De son côté, la FW-B a toujours plaidé que les obligations de contribution à la production établies dans le décret SMA étaient conformes au droit européen. Les règles du décret SMA visent en effet à garantir la diversité culturelle des œuvres européennes, en ce compris les œuvres belges francophones. A fortiori, ces règles s’appliquent de manière non-discriminatoire à l’ensemble des éditeurs et proportionnellement aux revenus qu’ils tirent sur le marché audiovisuel belge francophone. Le Gouvernement flamand, ainsi que de nombreuses associations belges et européennes du secteur de la production et de la création audiovisuelle, parmi lesquelles l’European Film Agency Directors, l’UPFF +, la VOFTP, sont intervenues en faveur de la FW-B dans cette affaire.
Arrêt de la Cour
Dans son verdict rendu ce jeudi 26 mars 2026, la Cour constitutionnelle rejette la plupart des griefs de Netflix. La Cour juge en particulier que le système de taux progressifs en fonction du chiffre d’affaires de l’éditeur est raisonnablement justifié et que le taux maximum de 9,5 % est proportionné. La Cour souligne que les États membres de l’UE disposent d’un pouvoir d’appréciation étendu pour fixer, conformément à leur politique culturelle, le niveau de telles contributions financières. La Cour relève notamment que le système de taux progressifs en fonction du chiffre d’affaires vise à tenir compte de la portée contributive de chaque éditeur. Selon la Cour, un tel système est raisonnablement justifié.
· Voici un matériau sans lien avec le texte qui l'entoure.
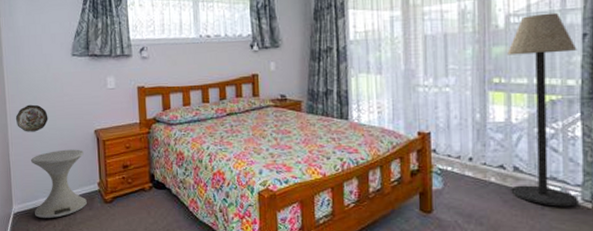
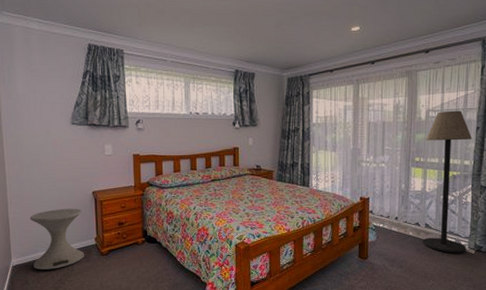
decorative plate: present [15,104,48,132] -> none [14,167,48,192]

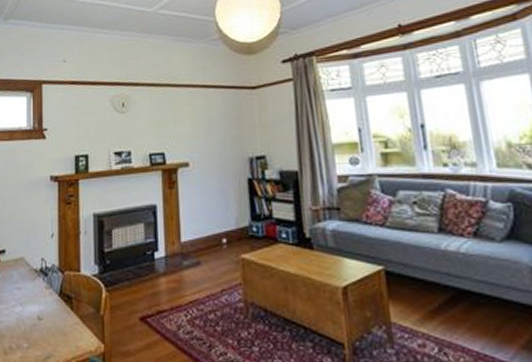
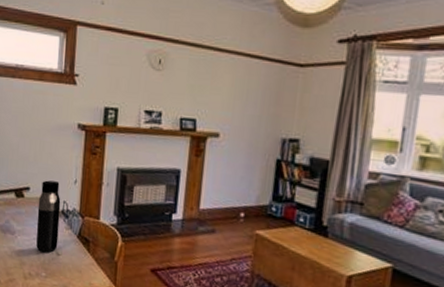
water bottle: none [14,239,39,320] -> present [36,180,61,253]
La Cour relève en outre que le régime, en ce qu’il impose notamment un investissement dans les œuvres francophones belges, s’inscrit dans l’objectif du législateur de renforcer la promotion de la diversité culturelle et linguistique, en particulier la promotion des œuvres belges, européennes et francophones. Selon la Cour, cette règle poursuit un but légitime et elle est adéquate et proportionnée.
Enfin, la Cour considère que la FW-B n’a pas violé les règles européennes relatives aux aides d’État.
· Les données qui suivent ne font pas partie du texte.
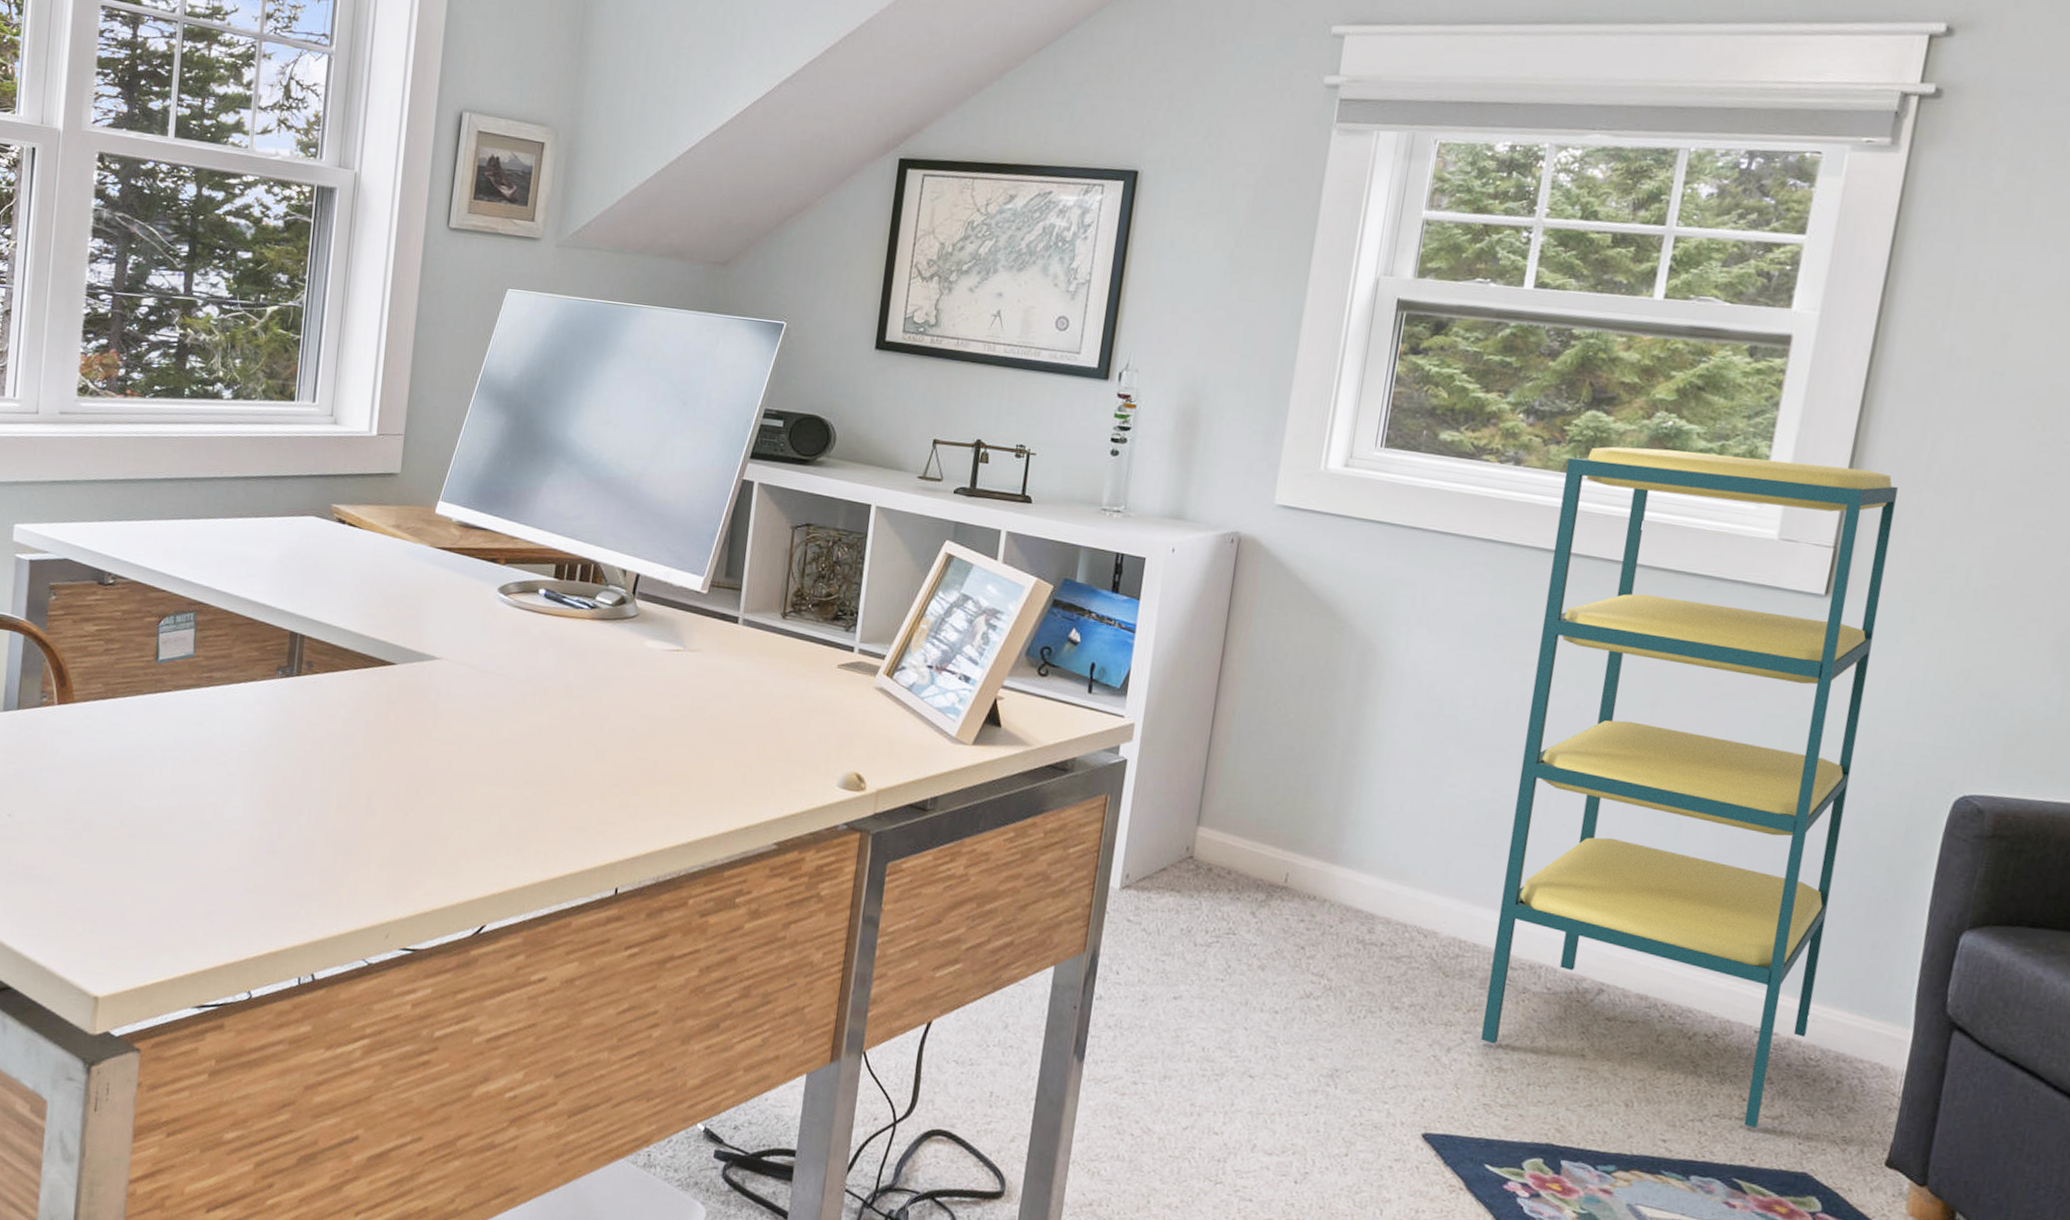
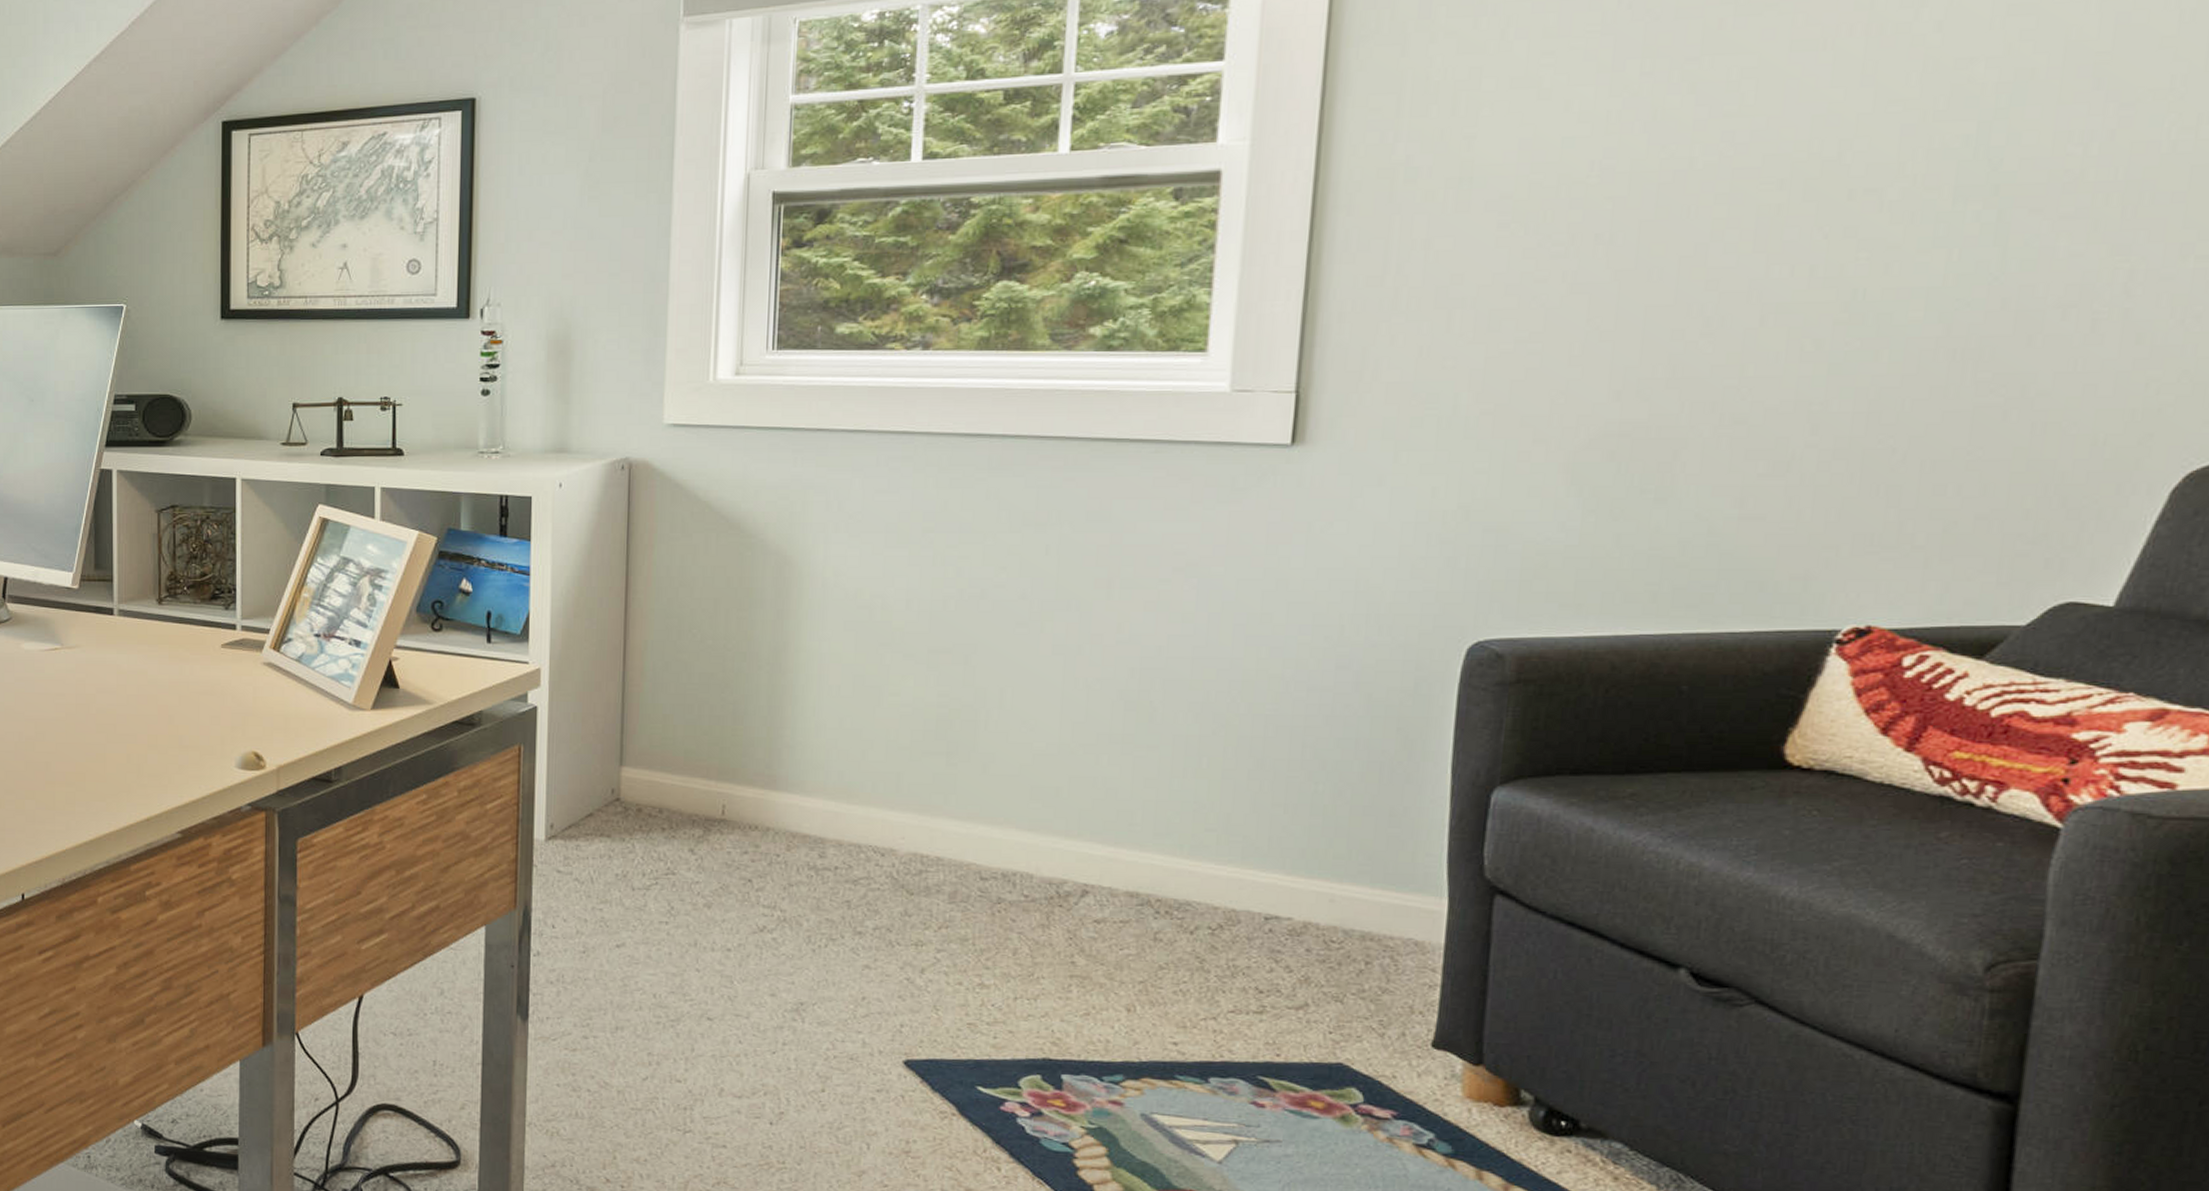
shelving unit: present [1481,446,1898,1129] -> none [956,303,1363,1021]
La Cour considère néanmoins que certains aspects de la contribution à la production audiovisuelle nécessitent de poser des questions préjudicielles à la CJUE, à savoir : (1) l’impossibilité de faire valoir, au titre d’investissements, l’acquisition de droits de diffusion d’une œuvre audiovisuelle déjà produite, (2) le fait que la clé de répartition entre œuvres audiovisuelles belges francophones (35 %) et œuvres européennes (65 %) s’applique uniquement lorsque la contribution prend la forme d’investissements et pas lorsqu’elle prend la forme d’un versement et (3) l’impossibilité, pour un éditeur qui est établi sur le territoire d’un autre État membre mais qui cible le public de la Communauté française, de porter en compte les contributions imposées par d’autres États membres.